I think you'll notice a difference! I know my family will.

Hugs,
Molly

Wednesday, September 2, 2009

What's taking a bite out of your delight?

What an awesome experience many of us shared at the Living Proof Live simulcast last weekend. Some of you were right there with me at Second B., others were in another of the 516 locations. All of us were joined together in spirit, worshipping God and hearing Him speak a word to us.

You know, I don't think I'll ever get over the amazement of how He speaks a different word to each of us out of the same message. But if we are listening, He does just that.

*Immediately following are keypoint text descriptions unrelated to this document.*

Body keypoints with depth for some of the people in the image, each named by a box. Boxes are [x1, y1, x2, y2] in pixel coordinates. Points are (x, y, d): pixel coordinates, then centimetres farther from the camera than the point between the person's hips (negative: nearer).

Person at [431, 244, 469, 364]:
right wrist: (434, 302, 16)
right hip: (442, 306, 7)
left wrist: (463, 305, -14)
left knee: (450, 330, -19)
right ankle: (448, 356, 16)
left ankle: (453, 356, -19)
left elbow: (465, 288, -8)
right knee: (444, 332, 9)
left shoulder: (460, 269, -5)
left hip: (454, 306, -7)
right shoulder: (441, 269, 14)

I was scribbling notes as fast as my fingers could make that pen move but I know there were probably things worth remembering that I didn't get down on paper. I've gone over my notes a couple of times since the weekend. I want to be sure to ponder on those things He spoke to my heart. Ponder - not to memorize, but to absorb the nuggets of truth He revealed. To allow Him to change me.

I borrowed a line from Beth Moore in titling today's post. I loved her analogy of a jaw taking a bite. Great visual! Of the three things she described as delight stealers, the one that resonated most with me was anger. Anger? Some of you may be asking yourselves, "Her angry? No way!" But when she made the statement, 'Anger can show a control issue.' she had me nailed. That control monster? Oh, she lives large and in charge in my life.

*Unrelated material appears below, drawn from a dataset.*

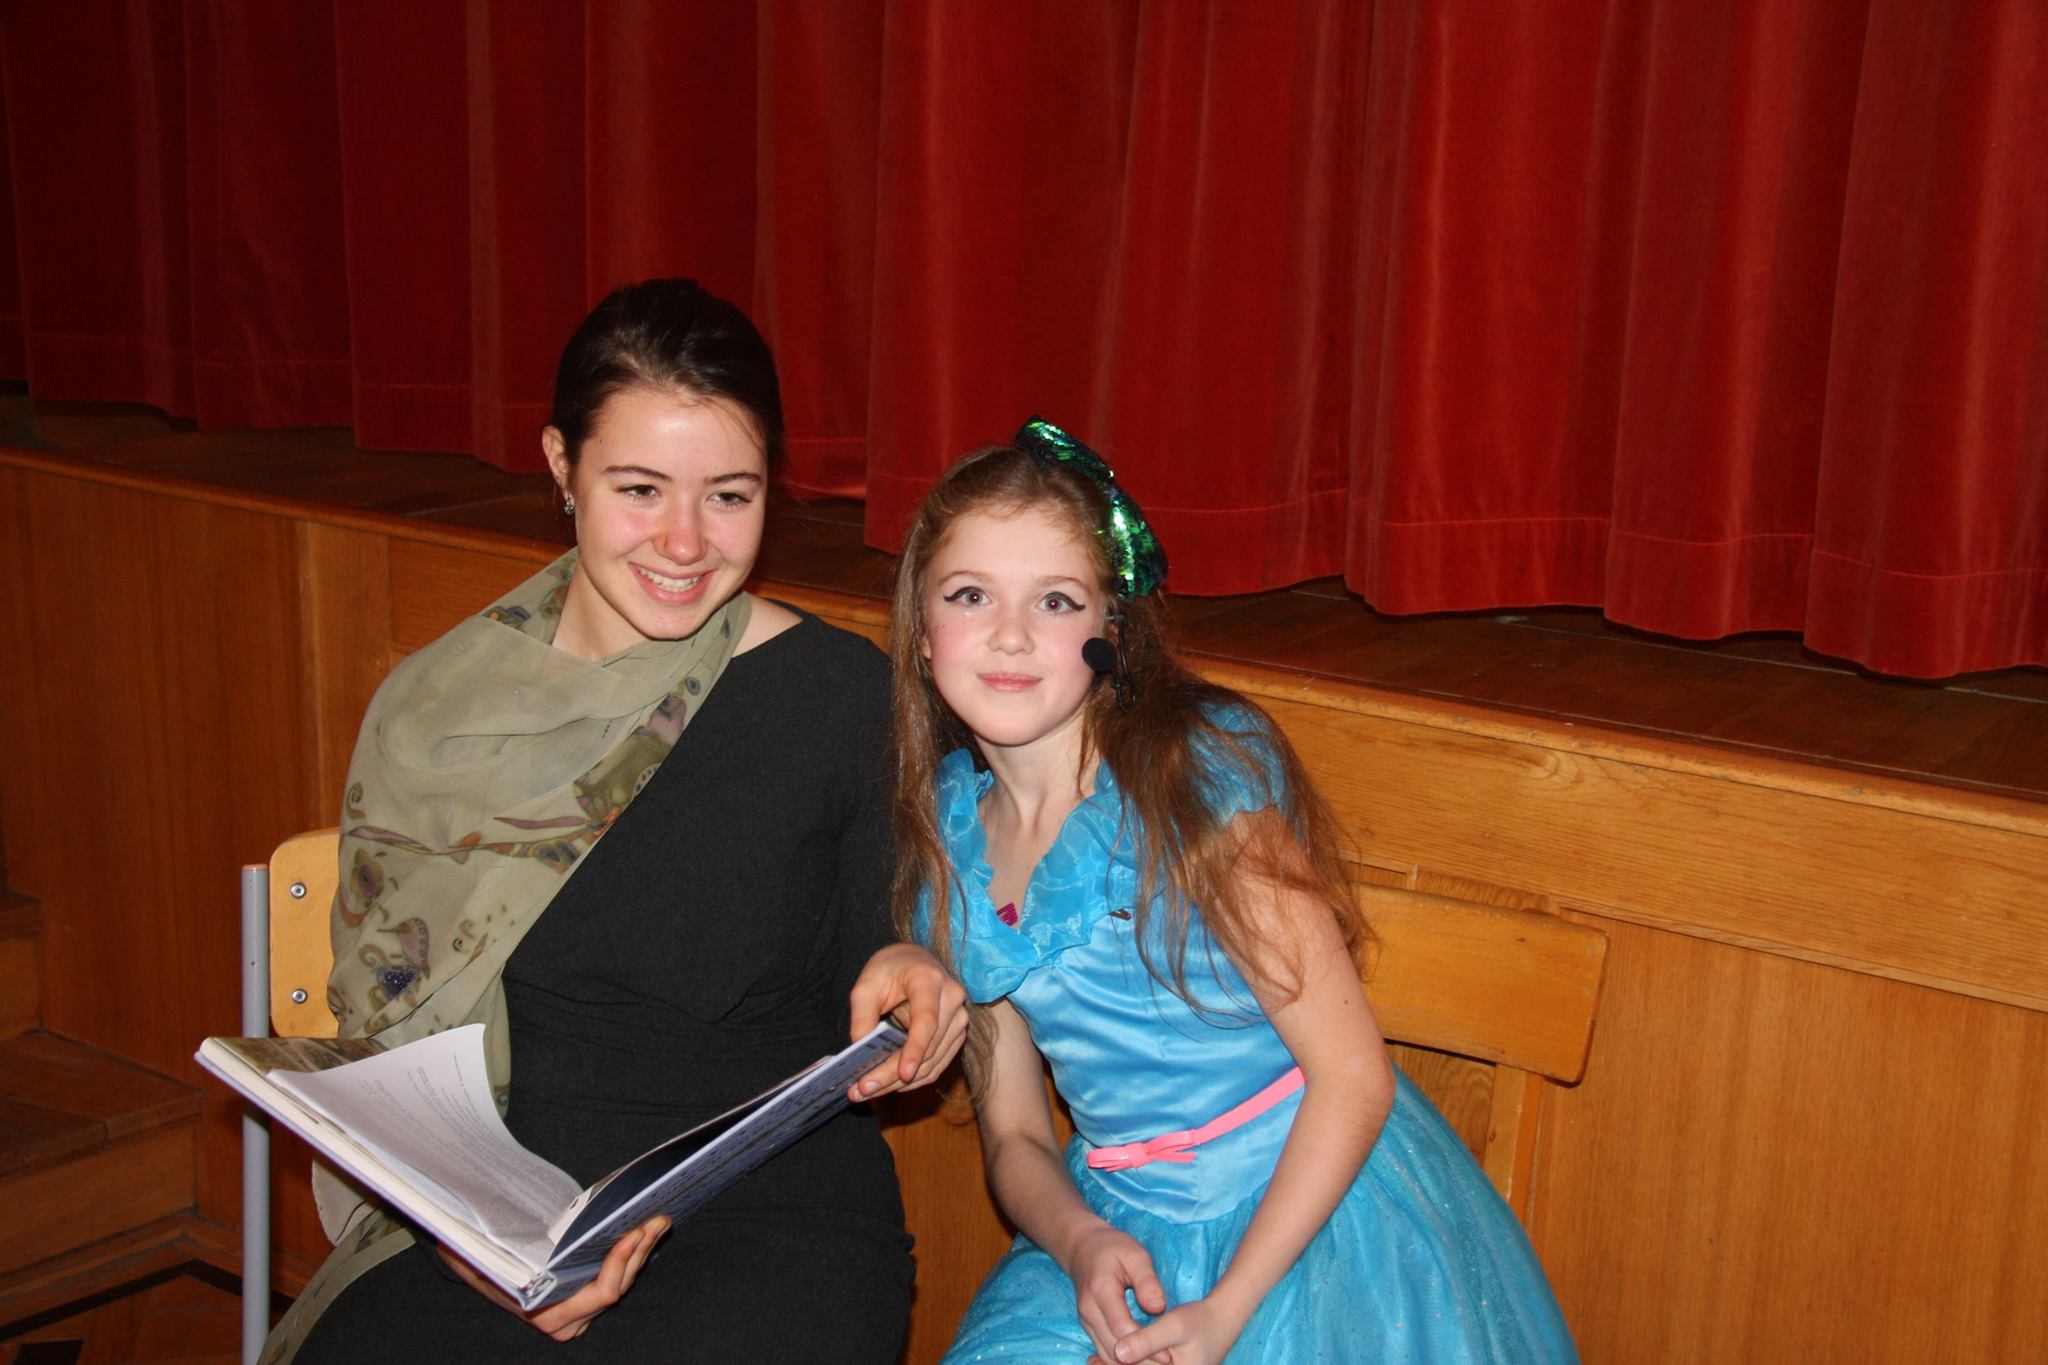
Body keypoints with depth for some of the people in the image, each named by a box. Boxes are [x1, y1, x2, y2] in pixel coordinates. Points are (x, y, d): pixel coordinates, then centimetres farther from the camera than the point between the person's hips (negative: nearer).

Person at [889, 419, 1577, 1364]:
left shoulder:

Granted, I don't usually show out with a bout of anger, at least not the raging, yelling kind of anger. But irritability? Oh yeah, I can go there in less than a heartbeat. God kinda got me thinking these past few days. Isn't irritability really anger, just packaged in a more 'polite' term? When I put my bouts of irritability up to God's litmus test, I must admit it comes out positive for the control monster nearly every time. If I am irritable it is probably because something didn't go the way I wanted it to. Plans changed without consulting me. Someone or something got the attention I wanted. I, I, I...see a trend there? My irritability (a.k.a. anger) comes out when I feel I am not able to control a situation or person.

That control issue? Well, too many times I've kinda worn it like a badge of honor. Many of us who are afflicted with it do. Put me in a room with a group of fellow control freaks and we are having our own little convention in no time. I chime in along with the rest of them, "It's just the way I am, right?" Well, not really. Can't use that excuse anymore 'cause God is revealing to me more and more about how I need to let go of that monster. She's not really my friend. And I am SO NOT in control! He is. Even when I pretend to be. Even when I try to be. Girlfriends, this chick is tired of trying to be in control. It flat wears me out, frazzles my nerves, and makes me irritable. Transferred into relationships, it just doesn't work.

So there you have it. The biggest thing I took away from LPL last weekend. The first thing that God wants me give up, once and for all. And I am ready to give it up. Why? Because I'm tired of fighting it, I'm tired of the irritable, grumpy me that too easily shows up. But most importantly, because I want to be able to truly delight in God. And that, my friends, will be much more priceless than any control I pretended to have.